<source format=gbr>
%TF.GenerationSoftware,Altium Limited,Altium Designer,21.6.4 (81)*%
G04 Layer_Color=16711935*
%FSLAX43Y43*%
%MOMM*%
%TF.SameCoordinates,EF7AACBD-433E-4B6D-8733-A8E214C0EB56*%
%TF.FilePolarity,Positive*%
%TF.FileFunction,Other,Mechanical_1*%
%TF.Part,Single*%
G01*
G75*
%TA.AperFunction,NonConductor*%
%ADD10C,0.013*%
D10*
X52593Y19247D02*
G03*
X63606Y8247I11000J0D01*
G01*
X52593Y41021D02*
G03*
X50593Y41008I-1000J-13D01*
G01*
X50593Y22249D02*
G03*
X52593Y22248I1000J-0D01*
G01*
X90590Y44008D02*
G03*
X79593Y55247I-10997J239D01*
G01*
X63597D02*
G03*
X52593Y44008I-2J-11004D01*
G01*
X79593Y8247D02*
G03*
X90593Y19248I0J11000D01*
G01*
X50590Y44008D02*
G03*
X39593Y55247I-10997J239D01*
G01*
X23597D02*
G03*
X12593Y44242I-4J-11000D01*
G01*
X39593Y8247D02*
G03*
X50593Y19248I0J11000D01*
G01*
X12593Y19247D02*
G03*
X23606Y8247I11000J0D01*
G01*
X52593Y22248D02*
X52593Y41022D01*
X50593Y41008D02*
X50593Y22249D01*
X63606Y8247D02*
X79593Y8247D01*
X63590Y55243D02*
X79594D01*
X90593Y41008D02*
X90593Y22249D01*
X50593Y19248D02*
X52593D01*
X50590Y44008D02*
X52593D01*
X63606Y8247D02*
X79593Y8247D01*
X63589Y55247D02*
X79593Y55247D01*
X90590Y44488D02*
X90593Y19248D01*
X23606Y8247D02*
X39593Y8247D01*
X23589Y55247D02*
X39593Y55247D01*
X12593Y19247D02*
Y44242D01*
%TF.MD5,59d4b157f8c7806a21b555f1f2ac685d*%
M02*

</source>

#####

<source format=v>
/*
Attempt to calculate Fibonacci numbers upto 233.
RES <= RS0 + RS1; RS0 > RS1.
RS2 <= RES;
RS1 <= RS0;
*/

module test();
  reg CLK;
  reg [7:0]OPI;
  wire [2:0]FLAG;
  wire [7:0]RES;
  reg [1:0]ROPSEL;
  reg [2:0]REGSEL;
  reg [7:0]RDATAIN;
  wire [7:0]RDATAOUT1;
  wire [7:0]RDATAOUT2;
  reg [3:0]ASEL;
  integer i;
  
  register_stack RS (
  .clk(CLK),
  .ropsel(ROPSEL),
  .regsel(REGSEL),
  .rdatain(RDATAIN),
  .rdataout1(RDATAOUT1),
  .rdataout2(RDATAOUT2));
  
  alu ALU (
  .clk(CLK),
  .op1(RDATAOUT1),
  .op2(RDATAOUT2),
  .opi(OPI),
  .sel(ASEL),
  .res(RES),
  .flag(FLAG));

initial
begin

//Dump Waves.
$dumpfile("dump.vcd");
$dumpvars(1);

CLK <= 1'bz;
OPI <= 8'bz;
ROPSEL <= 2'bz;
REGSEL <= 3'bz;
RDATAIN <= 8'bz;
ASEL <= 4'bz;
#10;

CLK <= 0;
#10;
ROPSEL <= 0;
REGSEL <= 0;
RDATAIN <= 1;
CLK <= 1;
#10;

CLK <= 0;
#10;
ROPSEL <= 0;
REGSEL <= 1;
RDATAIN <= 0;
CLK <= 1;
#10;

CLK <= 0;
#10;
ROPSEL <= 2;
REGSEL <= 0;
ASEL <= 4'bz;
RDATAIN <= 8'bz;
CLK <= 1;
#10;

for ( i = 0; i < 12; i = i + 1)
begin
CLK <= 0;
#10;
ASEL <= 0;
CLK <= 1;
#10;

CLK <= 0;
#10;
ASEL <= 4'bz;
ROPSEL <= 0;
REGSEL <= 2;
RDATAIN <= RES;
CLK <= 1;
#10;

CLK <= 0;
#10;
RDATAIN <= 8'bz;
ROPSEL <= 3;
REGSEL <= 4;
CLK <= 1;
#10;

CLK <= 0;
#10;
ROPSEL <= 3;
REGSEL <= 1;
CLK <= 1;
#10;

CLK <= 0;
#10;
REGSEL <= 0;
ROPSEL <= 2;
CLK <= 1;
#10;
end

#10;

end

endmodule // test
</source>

#####

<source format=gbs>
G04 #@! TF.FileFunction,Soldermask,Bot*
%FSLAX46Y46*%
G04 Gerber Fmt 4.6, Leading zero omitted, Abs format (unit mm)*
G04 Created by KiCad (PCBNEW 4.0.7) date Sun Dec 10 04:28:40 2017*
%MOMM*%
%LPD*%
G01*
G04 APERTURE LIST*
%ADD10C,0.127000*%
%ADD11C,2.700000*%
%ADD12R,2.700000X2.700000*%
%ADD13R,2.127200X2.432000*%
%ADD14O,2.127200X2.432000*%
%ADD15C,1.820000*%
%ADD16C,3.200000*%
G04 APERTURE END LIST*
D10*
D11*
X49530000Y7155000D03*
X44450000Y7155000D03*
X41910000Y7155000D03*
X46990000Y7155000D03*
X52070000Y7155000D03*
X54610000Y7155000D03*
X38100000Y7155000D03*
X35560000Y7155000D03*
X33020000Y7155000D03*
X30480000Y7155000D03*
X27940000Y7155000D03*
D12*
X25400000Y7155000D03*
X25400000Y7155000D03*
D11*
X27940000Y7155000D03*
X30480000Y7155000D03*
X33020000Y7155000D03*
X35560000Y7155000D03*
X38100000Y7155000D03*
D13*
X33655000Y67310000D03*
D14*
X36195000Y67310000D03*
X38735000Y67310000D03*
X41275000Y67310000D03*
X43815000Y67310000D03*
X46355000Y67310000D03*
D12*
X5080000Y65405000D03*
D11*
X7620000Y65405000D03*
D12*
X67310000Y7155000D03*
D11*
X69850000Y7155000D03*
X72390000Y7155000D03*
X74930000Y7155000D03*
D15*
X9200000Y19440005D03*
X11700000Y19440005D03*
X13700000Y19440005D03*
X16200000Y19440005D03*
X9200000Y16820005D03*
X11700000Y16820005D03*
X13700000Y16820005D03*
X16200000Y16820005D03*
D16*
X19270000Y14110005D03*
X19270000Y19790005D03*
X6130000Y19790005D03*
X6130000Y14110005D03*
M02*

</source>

#####

From the listing above, copy every line that includes the word "FileFunction".

§ EXERCISE OUTPUT
%TF.FileFunction,Other,Mechanical_1*%
G04 #@! TF.FileFunction,Soldermask,Bot*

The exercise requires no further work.